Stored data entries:
[Start of section]

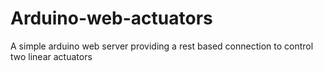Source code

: # Arduino-web-actuators
A simple arduino web server providing a rest based connection to control two linear actuators
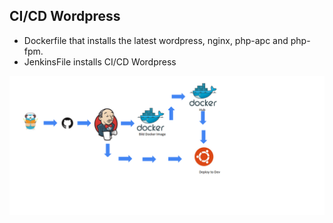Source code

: ## CI/CD Wordpress  

- Dockerfile that installs the latest wordpress, nginx, php-apc and php-fpm.
- JenkinsFile installs CI/CD Wordpress

![](https://github.com/IgorKzmn/project/blob/master/img/111111.png)


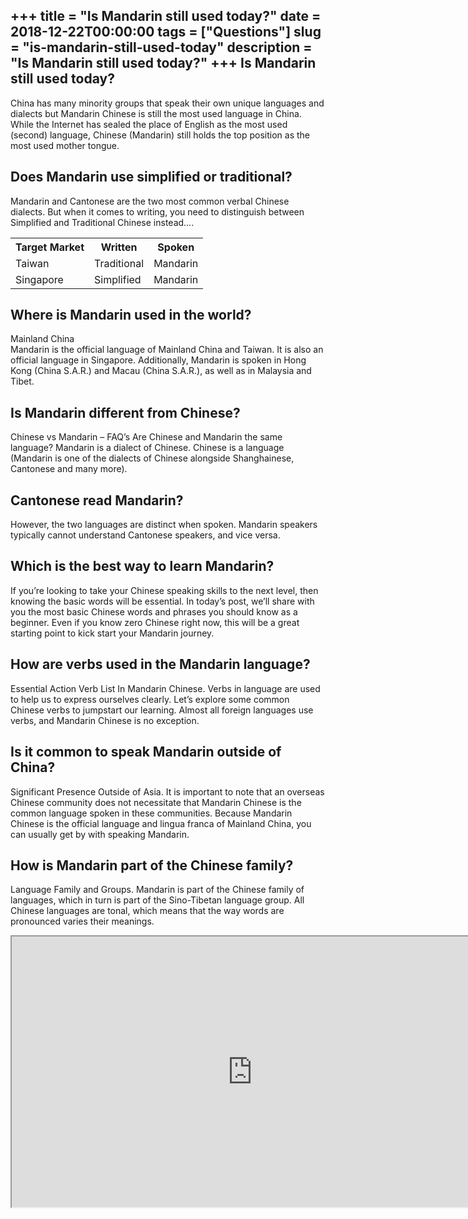 +++
title = "Is Mandarin still used today?"
date = 2018-12-22T00:00:00
tags = ["Questions"]
slug = "is-mandarin-still-used-today"
description = "Is Mandarin still used today?"
+++
Is Mandarin still used today?
-----------------------------

China has many minority groups that speak their own unique languages and dialects but Mandarin Chinese is still the most used language in China. While the Internet has sealed the place of English as the most used (second) language, Chinese (Mandarin) still holds the top position as the most used mother tongue.

Does Mandarin use simplified or traditional?
--------------------------------------------

Mandarin and Cantonese are the two most common verbal Chinese dialects. But when it comes to writing, you need to distinguish between Simplified and Traditional Chinese instead….

<table><tr><th>Target Market</th><th>Written</th><th>Spoken</th></tr><tr><td>Taiwan</td><td>Traditional</td><td>Mandarin</td></tr><tr><td>Singapore</td><td>Simplified</td><td>Mandarin</td></tr></table>

Where is Mandarin used in the world?
------------------------------------

Mainland China  
Mandarin is the official language of Mainland China and Taiwan. It is also an official language in Singapore. Additionally, Mandarin is spoken in Hong Kong (China S.A.R.) and Macau (China S.A.R.), as well as in Malaysia and Tibet.

Is Mandarin different from Chinese?
-----------------------------------

Chinese vs Mandarin – FAQ’s Are Chinese and Mandarin the same language? Mandarin is a dialect of Chinese. Chinese is a language (Mandarin is one of the dialects of Chinese alongside Shanghainese, Cantonese and many more).

Cantonese read Mandarin?
------------------------

However, the two languages are distinct when spoken. Mandarin speakers typically cannot understand Cantonese speakers, and vice versa.

Which is the best way to learn Mandarin?
----------------------------------------

If you’re looking to take your Chinese speaking skills to the next level, then knowing the basic words will be essential. In today’s post, we’ll share with you the most basic Chinese words and phrases you should know as a beginner. Even if you know zero Chinese right now, this will be a great starting point to kick start your Mandarin journey.

How are verbs used in the Mandarin language?
--------------------------------------------

Essential Action Verb List In Mandarin Chinese. Verbs in language are used to help us to express ourselves clearly. Let’s explore some common Chinese verbs to jumpstart our learning. Almost all foreign languages use verbs, and Mandarin Chinese is no exception.

Is it common to speak Mandarin outside of China?
------------------------------------------------

Significant Presence Outside of Asia. It is important to note that an overseas Chinese community does not necessitate that Mandarin Chinese is the common language spoken in these communities. Because Mandarin Chinese is the official language and lingua franca of Mainland China, you can usually get by with speaking Mandarin.

How is Mandarin part of the Chinese family?
-------------------------------------------

Language Family and Groups. Mandarin is part of the Chinese family of languages, which in turn is part of the Sino-Tibetan language group. All Chinese languages are tonal, which means that the way words are pronounced varies their meanings.

<iframe allow="accelerometer; autoplay; clipboard-write; encrypted-media; gyroscope; picture-in-picture" allowfullscreen="" class="__youtube_prefs__  epyt-is-override  no-lazyload" data-no-lazy="1" data-origheight="433" data-origwidth="770" data-skipgform_ajax_framebjll="" height="433" id="_ytid_90064" loading="lazy" src="https://www.youtube.com/embed/QY0AMmLuiqk?enablejsapi=1&autoplay=0&cc_load_policy=0&cc_lang_pref=&iv_load_policy=1&loop=0&modestbranding=0&rel=1&fs=1&playsinline=0&autohide=2&theme=dark&color=red&controls=1&" title="YouTube player" width="770"></iframe>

[End of section]

== WHAT YOU HAVE TO DO ==
Return each line of the entries that holds the string "title".

== YOUR RESPONSE ==
title = "Is Mandarin still used today?"
<iframe allow="accelerometer; autoplay; clipboard-write; encrypted-media; gyroscope; picture-in-picture" allowfullscreen="" class="__youtube_prefs__  epyt-is-override  no-lazyload" data-no-lazy="1" data-origheight="433" data-origwidth="770" data-skipgform_ajax_framebjll="" height="433" id="_ytid_90064" loading="lazy" src="https://www.youtube.com/embed/QY0AMmLuiqk?enablejsapi=1&autoplay=0&cc_load_policy=0&cc_lang_pref=&iv_load_policy=1&loop=0&modestbranding=0&rel=1&fs=1&playsinline=0&autohide=2&theme=dark&color=red&controls=1&" title="YouTube player" width="770"></iframe>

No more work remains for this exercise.